Task objective:
The records that follow must be repeated exactly, line by line.
==== Records shown
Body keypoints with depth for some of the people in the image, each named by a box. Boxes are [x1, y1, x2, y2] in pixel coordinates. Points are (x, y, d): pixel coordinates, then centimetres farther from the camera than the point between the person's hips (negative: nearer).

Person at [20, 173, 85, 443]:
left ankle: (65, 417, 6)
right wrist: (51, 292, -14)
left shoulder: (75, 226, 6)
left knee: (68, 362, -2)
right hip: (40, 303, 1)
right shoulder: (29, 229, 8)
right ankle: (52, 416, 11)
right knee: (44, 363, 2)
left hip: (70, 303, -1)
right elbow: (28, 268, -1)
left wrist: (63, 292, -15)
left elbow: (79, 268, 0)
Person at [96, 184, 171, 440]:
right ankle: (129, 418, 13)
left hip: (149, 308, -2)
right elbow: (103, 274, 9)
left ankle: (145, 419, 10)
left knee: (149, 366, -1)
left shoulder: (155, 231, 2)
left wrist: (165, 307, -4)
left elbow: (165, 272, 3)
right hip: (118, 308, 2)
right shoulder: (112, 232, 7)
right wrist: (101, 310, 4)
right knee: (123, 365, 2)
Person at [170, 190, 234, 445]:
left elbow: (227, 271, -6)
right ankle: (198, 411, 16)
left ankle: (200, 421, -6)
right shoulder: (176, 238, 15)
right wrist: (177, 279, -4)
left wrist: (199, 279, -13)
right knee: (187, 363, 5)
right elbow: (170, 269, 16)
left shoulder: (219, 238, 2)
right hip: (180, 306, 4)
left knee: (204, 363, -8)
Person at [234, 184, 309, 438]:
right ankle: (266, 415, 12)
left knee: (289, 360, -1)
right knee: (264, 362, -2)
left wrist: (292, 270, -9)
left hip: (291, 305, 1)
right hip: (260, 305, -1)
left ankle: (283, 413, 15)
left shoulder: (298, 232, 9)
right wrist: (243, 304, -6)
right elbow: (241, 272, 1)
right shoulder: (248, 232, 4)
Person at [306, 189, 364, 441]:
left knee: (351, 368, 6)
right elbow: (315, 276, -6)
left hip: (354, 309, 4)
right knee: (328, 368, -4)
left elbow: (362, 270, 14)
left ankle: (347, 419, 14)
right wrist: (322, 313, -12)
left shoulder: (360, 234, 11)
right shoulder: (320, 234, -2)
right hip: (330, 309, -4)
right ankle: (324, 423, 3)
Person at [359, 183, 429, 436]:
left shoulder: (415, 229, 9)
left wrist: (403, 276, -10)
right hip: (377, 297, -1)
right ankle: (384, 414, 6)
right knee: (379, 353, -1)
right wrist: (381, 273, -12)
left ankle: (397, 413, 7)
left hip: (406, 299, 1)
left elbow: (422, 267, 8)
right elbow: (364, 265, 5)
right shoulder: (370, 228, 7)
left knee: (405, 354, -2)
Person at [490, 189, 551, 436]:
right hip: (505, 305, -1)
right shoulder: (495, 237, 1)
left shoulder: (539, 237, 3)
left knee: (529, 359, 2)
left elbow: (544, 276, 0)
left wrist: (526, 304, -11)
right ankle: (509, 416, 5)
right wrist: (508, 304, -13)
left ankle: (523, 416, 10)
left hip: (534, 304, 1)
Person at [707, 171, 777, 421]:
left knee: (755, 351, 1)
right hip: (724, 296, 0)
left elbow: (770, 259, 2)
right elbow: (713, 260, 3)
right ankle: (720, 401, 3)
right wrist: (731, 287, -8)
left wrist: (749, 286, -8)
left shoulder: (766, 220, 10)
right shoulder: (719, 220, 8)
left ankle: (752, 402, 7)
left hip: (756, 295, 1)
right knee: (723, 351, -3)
========
Solution for this problem:
Body keypoints with depth for some of the people in the image, each named by a box. Boxes are [x1, y1, x2, y2] in pixel coordinates. Points are (x, y, d): pixel coordinates, then centimetres farther from the camera than the point between the person's hips (negative: nearer).

Person at [20, 173, 85, 443]:
left ankle: (65, 417, 6)
right wrist: (51, 292, -14)
left shoulder: (75, 226, 6)
left knee: (68, 362, -2)
right hip: (40, 303, 1)
right shoulder: (29, 229, 8)
right ankle: (52, 416, 11)
right knee: (44, 363, 2)
left hip: (70, 303, -1)
right elbow: (28, 268, -1)
left wrist: (63, 292, -15)
left elbow: (79, 268, 0)
Person at [96, 184, 171, 440]:
right ankle: (129, 418, 13)
left hip: (149, 308, -2)
right elbow: (103, 274, 9)
left ankle: (145, 419, 10)
left knee: (149, 366, -1)
left shoulder: (155, 231, 2)
left wrist: (165, 307, -4)
left elbow: (165, 272, 3)
right hip: (118, 308, 2)
right shoulder: (112, 232, 7)
right wrist: (101, 310, 4)
right knee: (123, 365, 2)
Person at [170, 190, 234, 445]:
left elbow: (227, 271, -6)
right ankle: (198, 411, 16)
left ankle: (200, 421, -6)
right shoulder: (176, 238, 15)
right wrist: (177, 279, -4)
left wrist: (199, 279, -13)
right knee: (187, 363, 5)
right elbow: (170, 269, 16)
left shoulder: (219, 238, 2)
right hip: (180, 306, 4)
left knee: (204, 363, -8)
Person at [234, 184, 309, 438]:
right ankle: (266, 415, 12)
left knee: (289, 360, -1)
right knee: (264, 362, -2)
left wrist: (292, 270, -9)
left hip: (291, 305, 1)
right hip: (260, 305, -1)
left ankle: (283, 413, 15)
left shoulder: (298, 232, 9)
right wrist: (243, 304, -6)
right elbow: (241, 272, 1)
right shoulder: (248, 232, 4)
Person at [306, 189, 364, 441]:
left knee: (351, 368, 6)
right elbow: (315, 276, -6)
left hip: (354, 309, 4)
right knee: (328, 368, -4)
left elbow: (362, 270, 14)
left ankle: (347, 419, 14)
right wrist: (322, 313, -12)
left shoulder: (360, 234, 11)
right shoulder: (320, 234, -2)
right hip: (330, 309, -4)
right ankle: (324, 423, 3)
Person at [359, 183, 429, 436]:
left shoulder: (415, 229, 9)
left wrist: (403, 276, -10)
right hip: (377, 297, -1)
right ankle: (384, 414, 6)
right knee: (379, 353, -1)
right wrist: (381, 273, -12)
left ankle: (397, 413, 7)
left hip: (406, 299, 1)
left elbow: (422, 267, 8)
right elbow: (364, 265, 5)
right shoulder: (370, 228, 7)
left knee: (405, 354, -2)
Person at [490, 189, 551, 436]:
right hip: (505, 305, -1)
right shoulder: (495, 237, 1)
left shoulder: (539, 237, 3)
left knee: (529, 359, 2)
left elbow: (544, 276, 0)
left wrist: (526, 304, -11)
right ankle: (509, 416, 5)
right wrist: (508, 304, -13)
left ankle: (523, 416, 10)
left hip: (534, 304, 1)
Person at [707, 171, 777, 421]:
left knee: (755, 351, 1)
right hip: (724, 296, 0)
left elbow: (770, 259, 2)
right elbow: (713, 260, 3)
right ankle: (720, 401, 3)
right wrist: (731, 287, -8)
left wrist: (749, 286, -8)
left shoulder: (766, 220, 10)
right shoulder: (719, 220, 8)
left ankle: (752, 402, 7)
left hip: (756, 295, 1)
right knee: (723, 351, -3)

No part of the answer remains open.